There is a similar product around here but I haven't got any feed back on it yet. I have ask about it and nobody seem to know much about it. That always sucks when the suppliers can't tell you anything.


----------



## rjbphd (Feb 5, 2010)

suzie said:


> http://www.forwardthinking.honeywell.com/products/water/amx300/amx300_feature.html


Is the " plumber" removing or installing the product???


----------



## love2surf927 (Dec 22, 2011)

rjbphd said:


> Is the " plumber" removing or installing the product???
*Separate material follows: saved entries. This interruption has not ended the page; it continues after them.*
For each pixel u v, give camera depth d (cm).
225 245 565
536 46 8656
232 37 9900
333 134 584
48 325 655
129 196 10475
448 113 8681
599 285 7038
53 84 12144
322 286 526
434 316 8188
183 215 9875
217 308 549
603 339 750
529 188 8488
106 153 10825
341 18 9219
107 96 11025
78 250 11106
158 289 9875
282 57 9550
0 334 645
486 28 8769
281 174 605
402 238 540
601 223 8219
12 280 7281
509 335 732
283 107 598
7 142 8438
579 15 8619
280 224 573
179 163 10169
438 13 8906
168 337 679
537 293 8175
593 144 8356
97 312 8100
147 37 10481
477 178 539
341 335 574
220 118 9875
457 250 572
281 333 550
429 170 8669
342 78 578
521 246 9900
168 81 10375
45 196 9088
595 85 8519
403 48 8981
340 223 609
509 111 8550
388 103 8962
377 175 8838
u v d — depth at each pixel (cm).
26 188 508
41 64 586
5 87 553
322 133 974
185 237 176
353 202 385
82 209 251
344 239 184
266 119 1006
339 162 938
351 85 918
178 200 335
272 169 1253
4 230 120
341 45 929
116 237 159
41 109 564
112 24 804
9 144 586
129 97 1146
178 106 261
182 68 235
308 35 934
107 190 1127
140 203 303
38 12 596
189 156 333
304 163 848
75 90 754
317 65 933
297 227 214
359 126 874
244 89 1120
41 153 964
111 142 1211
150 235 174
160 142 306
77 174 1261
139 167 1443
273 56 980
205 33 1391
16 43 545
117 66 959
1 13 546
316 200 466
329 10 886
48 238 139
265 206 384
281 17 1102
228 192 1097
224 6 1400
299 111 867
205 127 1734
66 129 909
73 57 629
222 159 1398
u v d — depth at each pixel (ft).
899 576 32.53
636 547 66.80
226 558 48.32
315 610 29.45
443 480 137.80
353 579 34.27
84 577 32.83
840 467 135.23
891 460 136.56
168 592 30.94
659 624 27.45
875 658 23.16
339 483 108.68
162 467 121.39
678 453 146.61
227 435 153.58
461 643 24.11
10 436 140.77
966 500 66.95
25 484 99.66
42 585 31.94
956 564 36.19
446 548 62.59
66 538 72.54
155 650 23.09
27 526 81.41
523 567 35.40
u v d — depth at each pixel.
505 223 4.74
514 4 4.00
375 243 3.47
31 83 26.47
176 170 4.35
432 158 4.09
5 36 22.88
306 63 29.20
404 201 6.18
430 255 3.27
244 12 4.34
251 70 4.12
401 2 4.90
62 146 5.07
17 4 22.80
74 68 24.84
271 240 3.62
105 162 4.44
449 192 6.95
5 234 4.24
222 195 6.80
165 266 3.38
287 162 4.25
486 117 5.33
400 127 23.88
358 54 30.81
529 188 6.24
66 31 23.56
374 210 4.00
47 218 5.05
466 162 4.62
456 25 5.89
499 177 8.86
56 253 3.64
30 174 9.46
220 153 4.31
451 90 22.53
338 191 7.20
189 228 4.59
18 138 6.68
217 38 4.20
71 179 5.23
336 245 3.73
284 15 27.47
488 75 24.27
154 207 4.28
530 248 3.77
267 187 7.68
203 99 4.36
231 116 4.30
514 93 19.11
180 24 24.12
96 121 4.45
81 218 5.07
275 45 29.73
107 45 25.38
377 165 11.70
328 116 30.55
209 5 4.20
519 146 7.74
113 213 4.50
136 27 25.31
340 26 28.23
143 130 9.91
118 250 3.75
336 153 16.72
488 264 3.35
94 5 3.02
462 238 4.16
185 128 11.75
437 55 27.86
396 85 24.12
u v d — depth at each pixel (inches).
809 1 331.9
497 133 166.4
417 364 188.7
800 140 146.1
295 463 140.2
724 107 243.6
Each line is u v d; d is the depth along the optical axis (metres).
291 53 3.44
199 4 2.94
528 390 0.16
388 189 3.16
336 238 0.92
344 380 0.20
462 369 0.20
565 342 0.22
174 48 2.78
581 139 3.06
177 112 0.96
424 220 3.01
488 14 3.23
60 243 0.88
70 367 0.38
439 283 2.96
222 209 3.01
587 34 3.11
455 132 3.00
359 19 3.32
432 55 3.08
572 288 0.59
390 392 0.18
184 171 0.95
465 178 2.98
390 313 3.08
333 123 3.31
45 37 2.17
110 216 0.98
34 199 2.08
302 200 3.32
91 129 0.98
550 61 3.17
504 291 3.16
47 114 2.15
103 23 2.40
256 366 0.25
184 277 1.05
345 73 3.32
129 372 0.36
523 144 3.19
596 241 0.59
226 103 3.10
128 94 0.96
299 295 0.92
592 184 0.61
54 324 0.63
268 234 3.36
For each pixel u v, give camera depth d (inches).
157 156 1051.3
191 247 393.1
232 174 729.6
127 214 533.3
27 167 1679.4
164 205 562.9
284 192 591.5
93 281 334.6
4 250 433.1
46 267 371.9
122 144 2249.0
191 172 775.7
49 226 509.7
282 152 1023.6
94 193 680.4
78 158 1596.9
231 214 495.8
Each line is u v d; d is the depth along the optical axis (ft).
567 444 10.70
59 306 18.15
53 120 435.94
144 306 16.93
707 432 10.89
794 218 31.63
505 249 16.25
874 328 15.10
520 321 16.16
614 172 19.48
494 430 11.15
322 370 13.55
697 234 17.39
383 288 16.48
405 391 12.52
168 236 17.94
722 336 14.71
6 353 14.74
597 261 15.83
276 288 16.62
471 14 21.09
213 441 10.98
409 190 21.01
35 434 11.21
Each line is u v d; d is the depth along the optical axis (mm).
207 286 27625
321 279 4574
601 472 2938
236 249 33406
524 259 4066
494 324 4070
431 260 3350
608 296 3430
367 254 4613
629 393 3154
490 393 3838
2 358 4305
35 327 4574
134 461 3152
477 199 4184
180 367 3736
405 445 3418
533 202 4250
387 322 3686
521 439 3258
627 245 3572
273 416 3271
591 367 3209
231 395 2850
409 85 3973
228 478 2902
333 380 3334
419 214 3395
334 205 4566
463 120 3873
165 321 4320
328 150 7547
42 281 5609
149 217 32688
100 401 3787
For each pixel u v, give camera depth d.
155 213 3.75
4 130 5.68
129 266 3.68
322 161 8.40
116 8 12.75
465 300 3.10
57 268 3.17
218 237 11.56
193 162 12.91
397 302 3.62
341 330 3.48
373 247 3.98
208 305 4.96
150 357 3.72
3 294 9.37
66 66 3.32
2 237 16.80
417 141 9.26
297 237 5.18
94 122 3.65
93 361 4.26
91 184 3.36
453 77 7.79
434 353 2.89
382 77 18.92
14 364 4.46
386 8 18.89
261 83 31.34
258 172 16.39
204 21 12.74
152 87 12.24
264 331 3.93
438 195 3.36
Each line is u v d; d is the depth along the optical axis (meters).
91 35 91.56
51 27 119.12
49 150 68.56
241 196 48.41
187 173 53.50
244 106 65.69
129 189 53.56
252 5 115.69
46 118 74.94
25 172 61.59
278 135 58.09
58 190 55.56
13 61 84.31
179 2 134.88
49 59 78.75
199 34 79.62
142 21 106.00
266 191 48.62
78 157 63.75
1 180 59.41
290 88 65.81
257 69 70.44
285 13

Right, what the he'll is he doing with that pipe wrench!


----------



## newyorkcity (Nov 25, 2010)

The item looks great. I'll keep it in mind to try it.
These companies have to do something about the comical pictures though.
The guy needs a bigger wrench. Like the schlemiel in HD picture demos wearing welding gloves to solder...
Picture the marketing people sending someone out to HD to pick up a wrench as a prop for the photo shoot.
OK, now hold the wrench like that - yeah, that's it!


----------



## Donahue756 (Feb 25, 2012)

Hard to sell with a $200.00 price tag, i have sold two of them not worth the added 20 gallons of hot water tops


----------



## SewerRatz (Apr 25, 2009)

Comes standard on a couple models of Bradford White water heaters.


----------



## plbgbiz (Aug 27, 2010)

Donahue756 said:


> Hard to sell with a $200.00 price tag, i have sold two of them not worth the added 20 gallons of hot water tops


Guess that all depends on who is getting stuck with the cold shower.


----------